As an additional file will be created daily, I opted to put these files into a subdirectory. The headers, one per line, are being logged into a headers-yyyymmdd.log file, which seems free form. Different requesters leave different sets of headers.
Added this logheaders.php file to a subdirectory, under public_html.
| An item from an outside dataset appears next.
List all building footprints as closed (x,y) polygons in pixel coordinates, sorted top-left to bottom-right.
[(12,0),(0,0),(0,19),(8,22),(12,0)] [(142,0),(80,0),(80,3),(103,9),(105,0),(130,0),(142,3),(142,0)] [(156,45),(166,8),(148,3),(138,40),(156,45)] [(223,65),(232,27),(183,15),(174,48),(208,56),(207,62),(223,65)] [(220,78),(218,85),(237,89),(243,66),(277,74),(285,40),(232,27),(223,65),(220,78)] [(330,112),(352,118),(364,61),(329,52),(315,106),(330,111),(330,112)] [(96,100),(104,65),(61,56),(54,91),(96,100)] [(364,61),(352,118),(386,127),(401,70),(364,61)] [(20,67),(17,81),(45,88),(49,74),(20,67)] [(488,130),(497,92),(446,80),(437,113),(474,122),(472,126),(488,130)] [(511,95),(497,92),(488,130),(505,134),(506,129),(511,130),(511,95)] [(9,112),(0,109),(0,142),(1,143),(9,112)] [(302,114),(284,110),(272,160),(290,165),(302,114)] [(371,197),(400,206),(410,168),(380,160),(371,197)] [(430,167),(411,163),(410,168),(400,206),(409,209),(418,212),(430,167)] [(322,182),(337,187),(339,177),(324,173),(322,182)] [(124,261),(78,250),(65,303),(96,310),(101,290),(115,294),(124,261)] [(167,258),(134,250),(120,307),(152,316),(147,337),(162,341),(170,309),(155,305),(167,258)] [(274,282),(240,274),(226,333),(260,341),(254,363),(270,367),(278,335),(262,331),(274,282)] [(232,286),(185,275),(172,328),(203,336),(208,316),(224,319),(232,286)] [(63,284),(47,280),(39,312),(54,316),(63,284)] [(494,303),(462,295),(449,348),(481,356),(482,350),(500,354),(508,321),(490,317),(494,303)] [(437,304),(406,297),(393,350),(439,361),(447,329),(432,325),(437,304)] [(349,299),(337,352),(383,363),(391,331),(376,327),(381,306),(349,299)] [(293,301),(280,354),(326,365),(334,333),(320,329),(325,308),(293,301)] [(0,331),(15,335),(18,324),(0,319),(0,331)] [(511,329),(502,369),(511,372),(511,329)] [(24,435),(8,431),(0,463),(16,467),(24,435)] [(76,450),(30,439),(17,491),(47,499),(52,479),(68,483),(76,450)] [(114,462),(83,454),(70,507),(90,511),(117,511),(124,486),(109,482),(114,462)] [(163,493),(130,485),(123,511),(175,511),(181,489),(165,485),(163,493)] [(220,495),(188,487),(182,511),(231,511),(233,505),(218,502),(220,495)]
Changed this in the php code to account for the subdir:
$fh = fopen($_SERVER[‘DOCUMENT_ROOT’] . “/loghead/headers-“. date(‘Ymd’) . “.log”,”a”);
Added this to the header.php of your WordPress theme:
<?php include($_SERVER[‘DOCUMENT_ROOT’] . ‘/loghead/logheaders.php’) ?>
I also added the php call to the 404.php and 403.php, but they do not like the php in a subdirectory, so had to duplicate the code in public_html.
The resulting file logging looks like this, with each header on a separate line:
2018-07-17:07:44:58
URL: /wp/2016/03/16/ubuntu-1404-chinese-sunpinyin-pinyin-fixes/
IP: 42.249.25.227
Accept: text/html,application/xhtml+xml,application/xml;q=0.9,*/*;q=0.8
Accept-Encoding: gzip, deflate
Accept-Language: en-US,en;q=0.5
Connection: keep-alive
Host: dontai.com
Referer: http://cn.bing.com/search?q=ubuntu14+chinese+input&qs=n&form=QBRE&sp=-1&pq=ubuntu14+chinese+input&sc=1-22&sk=&cvid=F172705FDEF146F0A86DFF1E28B0C438
User-Agent: Mozilla/5.0 (X11; Ubuntu; Linux x86_64; rv:31.0) Gecko/20100101 Firefox/31.0
You can now correlate your obvious human raw access log activity with their request header entry. Humans leave an unmistakable trail. Humans read a single page at a time, so they will log a single set of headers per page. They then take some time to read the content.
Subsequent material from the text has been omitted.